Spotify is fed up with Apple taking a 30 percent cut from sales it makes in the App Store. As a result, the streaming platform has filed an antitrust complaint with the Europen Commission in an effort to force Apple to level the playing field
In a recent blog post, the streaming service’s CEO Daniel Ek outlines that Apple takes 30 percent of the money earned from App Store sales. This would include in-app purchases, subscriptions and the cost of paid apps.
This is why You can’t sign up for Netflix or Spotify Premium on iOS
Ek’s point is that Apple does this to force companies, like Spotify, to charge Apple users more than competing services offered by the Cupertino, California tech giant. If Spotify wants to make the same amount of profit from each subscriber as Apple Music, it needs to charge users 30 percent more.
In the past, for example, the App Store Spotify cost $13.99 per month for the premium version of its streaming service, compared to $9.99 for Apple Music.
“If we choose not to use Apple’s payment system, forgoing the charge, Apple then applies a series of technical and experience-limiting restrictions on Spotify. For example, they limit our communication with our customers — including our outreach beyond the app. In some cases, we aren’t even allowed to send emails to our customers who use Apple,” writes Ek in the blog post.
Currently, Spotify doesn’t allow users to purchase a Premium subscription through its iOS app. Netflix also doesn’t let users subscribe to its services through its iOS app either.
Ek furthers his point by stating that “Apple also routinely blocks our experience-enhancing upgrades. Over time, this has included locking Spotify and other competitors out of Apple services such as Siri, HomePod, and Apple Watch.”
However, when it comes to the Android space, things are a little different.
Google has recently altered its in-app transaction fees to appease third-party companies like Spotify and Netflix.
“As of January 1, 2018, the transaction fee for subscription products decreases to 15 percent for any subscribers you retain after 12 paid months,” reads Google’s support page. Prior to the 12 month period, Google takes the same 30 percent cut as Apple does. Apple offers the same deal according to this Gamasutra article, so it’s unclear if Spotify has the same issues on Android. MobileSyrup has reached out to Spotify to find out if it has qulams with Google as well.
In the post, Ek mentions that transactions within apps like Uber aren’t subject to Apple’s tax, and Spotify believes that it shouldn’t be either.
Spotify urges European Commission to let it compete fairly
He outlines three requests that Spotify is making to the European Commission. Firstly, the streaming music platform believes that all apps in the App Store should compete fairly and that Apple’s products shouldn’t receive special treatment.
To his second point, that people should have a real choice regarding what services they want to use instead of being pushed to subscribe to Apple’s offerings because the tech giant owns the store the services are sold in. Ek doesn’t mention this specifically, but when you search Spotify in the App Store, Apple Music is the first result.
Finally, Ek asserts that the App Store shouldn’t be allowed to control communications between a service and its users.
Spotify is making a real push to fight the Apple tax by publishing a report detailing the App Store fees and what the service is forced to deal with to make its app available on Apple’s devices. Spotify even alleges that it isn’t allowed to direct users out of the iOS version of its app to sign up for the Premium tier of its service.
Currently, if you’re a free tier Spotify user and you tap on the ‘Premium’ menu tab, all the service is allowed say is “Spotify Premium can’t be purchased in this app.”

• Given records
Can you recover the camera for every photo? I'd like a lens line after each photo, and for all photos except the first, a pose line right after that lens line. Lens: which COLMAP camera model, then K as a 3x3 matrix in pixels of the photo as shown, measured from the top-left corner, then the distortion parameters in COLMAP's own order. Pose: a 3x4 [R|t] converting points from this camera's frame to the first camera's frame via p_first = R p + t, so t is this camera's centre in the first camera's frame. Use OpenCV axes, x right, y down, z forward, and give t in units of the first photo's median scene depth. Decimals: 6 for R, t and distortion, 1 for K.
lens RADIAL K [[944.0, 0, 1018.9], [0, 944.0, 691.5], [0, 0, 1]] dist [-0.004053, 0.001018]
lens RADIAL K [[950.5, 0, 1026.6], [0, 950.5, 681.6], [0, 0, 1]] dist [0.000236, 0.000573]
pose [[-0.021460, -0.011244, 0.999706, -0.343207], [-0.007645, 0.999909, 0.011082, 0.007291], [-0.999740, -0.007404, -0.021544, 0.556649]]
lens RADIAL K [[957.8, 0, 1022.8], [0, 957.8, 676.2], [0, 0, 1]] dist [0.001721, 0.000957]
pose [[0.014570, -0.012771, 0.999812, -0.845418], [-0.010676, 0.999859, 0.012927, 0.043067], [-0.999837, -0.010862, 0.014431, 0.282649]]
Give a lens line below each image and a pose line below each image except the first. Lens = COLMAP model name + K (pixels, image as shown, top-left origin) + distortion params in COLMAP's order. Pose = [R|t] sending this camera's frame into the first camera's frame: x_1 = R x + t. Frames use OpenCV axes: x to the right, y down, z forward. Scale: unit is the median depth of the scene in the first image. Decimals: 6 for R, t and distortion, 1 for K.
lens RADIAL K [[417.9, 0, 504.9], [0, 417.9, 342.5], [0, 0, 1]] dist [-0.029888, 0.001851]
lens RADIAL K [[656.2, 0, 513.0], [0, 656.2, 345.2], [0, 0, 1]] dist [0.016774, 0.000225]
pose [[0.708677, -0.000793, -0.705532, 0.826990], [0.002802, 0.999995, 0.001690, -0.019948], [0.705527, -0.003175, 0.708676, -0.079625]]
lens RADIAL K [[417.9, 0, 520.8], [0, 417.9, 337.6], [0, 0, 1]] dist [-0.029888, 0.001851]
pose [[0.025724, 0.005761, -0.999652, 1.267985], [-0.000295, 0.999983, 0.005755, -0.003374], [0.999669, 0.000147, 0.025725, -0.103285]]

• Assignment
In the article on Spotify's complaint against Apple, what monthly price did Spotify Premium once have in the App Store? The listing has nothing to do with the text.

• Task response
$13.99 per month.